:: Directive ::
Revise the README below by restating the passage starting at "Off-device infrastructure for" and ending at "the fleet upgrades.", with "intake" changed to "ingestion".

:: Supplied text ::
Off-device infrastructure for the Blox AI model improvement loop. Two siblings live in this repo:
- Transcript intake server (
server/) — Phase 20 of the parent plan; receives opt-in anonymized troubleshooting transcripts uploaded by the Blox phone app. - Training pipeline (
corpus/,labeller/,training/,compilation/,publish/) — Phase 19 sub-plan; turns intake transcripts into new.rkllmmodel files + bumps the device-side/etc/fula/ai-manifest.jsonso the fleet upgrades.
This README covers the training pipeline. The intake server has its own contract in server/README.md (TLS posture, schema, PII scanner).
Transcripts in corpus/raw/ are already anonymized on the phone before upload (peerIds, IPs, paths, SSIDs, BSSIDs, timestamps stripped per Phase 21's anonymizeTranscript.ts). The intake server runs a defense-in-depth PII scanner before persisting. The training pipeline inherits this: it never reattaches identifiers, never re-runs the model on raw transcripts before the labeler reviewed them.

:: Supplied records ::
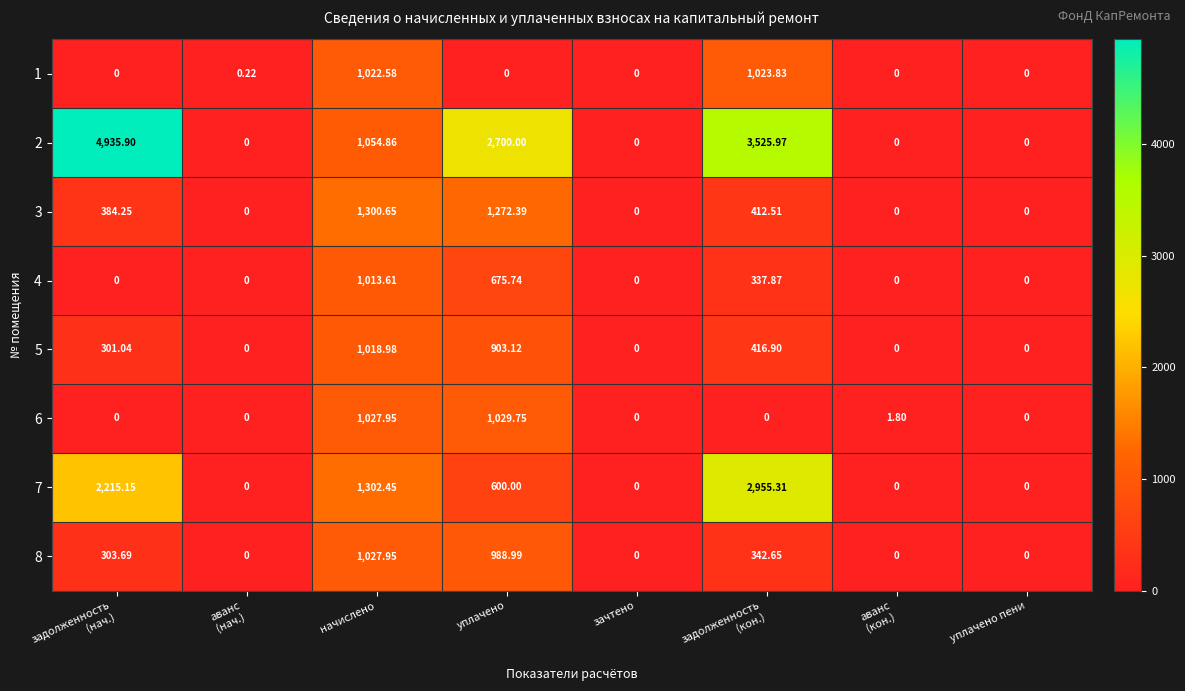

Which category has the highest value in the 4 series?

начислено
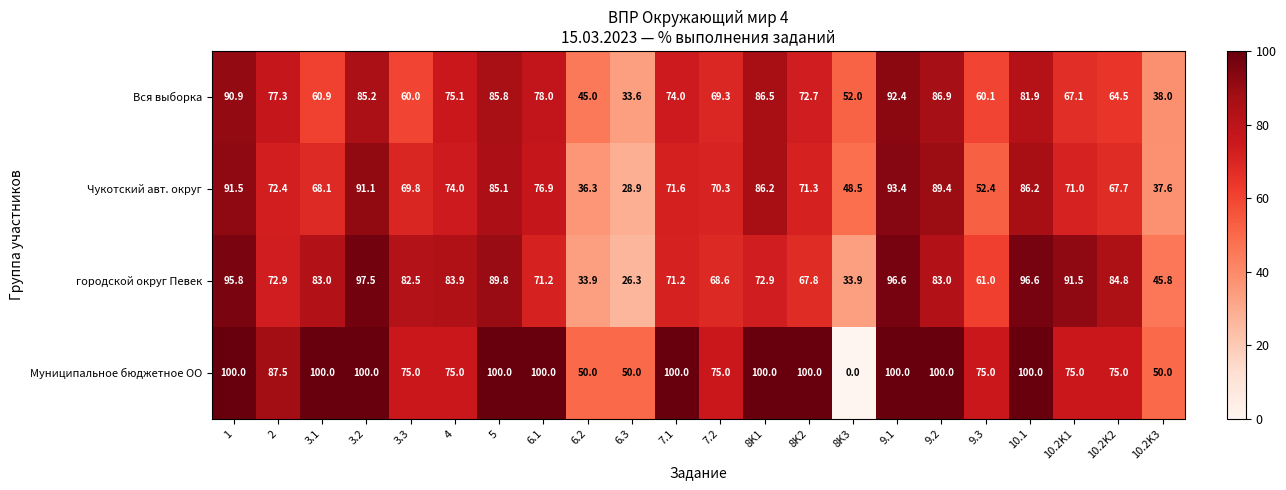

What is the spread (max minus min) of values at 4?

9.9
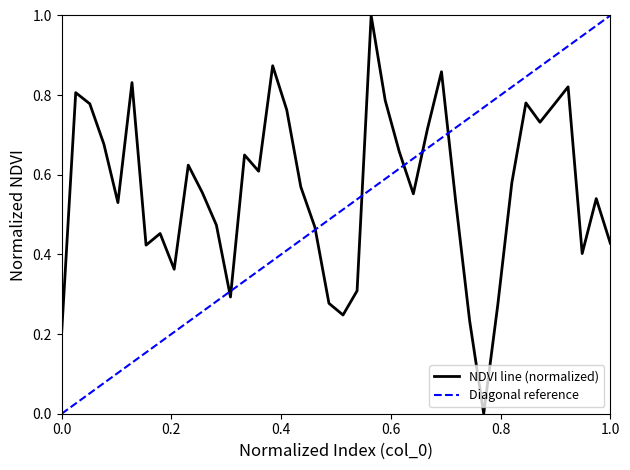

What is the maximum value shown in the chart?

1.0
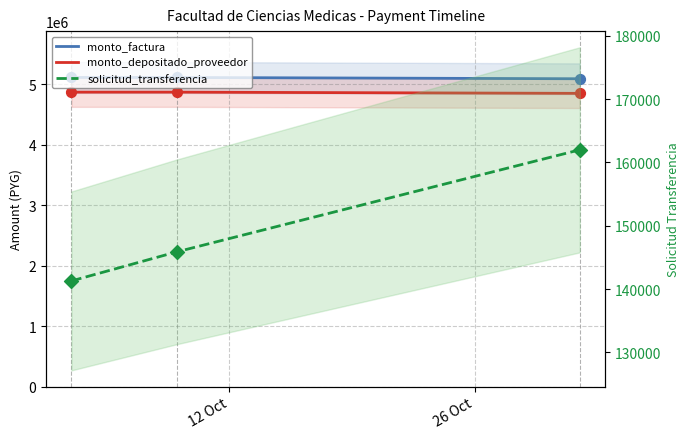

Which series contains the highest Y value?

monto_factura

:: Task response ::
Off-device infrastructure for the Blox AI model improvement loop. Two siblings live in this repo:
- Transcript ingestion server (
server/) — Phase 20 of the parent plan; receives opt-in anonymized troubleshooting transcripts uploaded by the Blox phone app. - Training pipeline (
corpus/,labeller/,training/,compilation/,publish/) — Phase 19 sub-plan; turns ingestion transcripts into new.rkllmmodel files + bumps the device-side/etc/fula/ai-manifest.jsonso the fleet upgrades.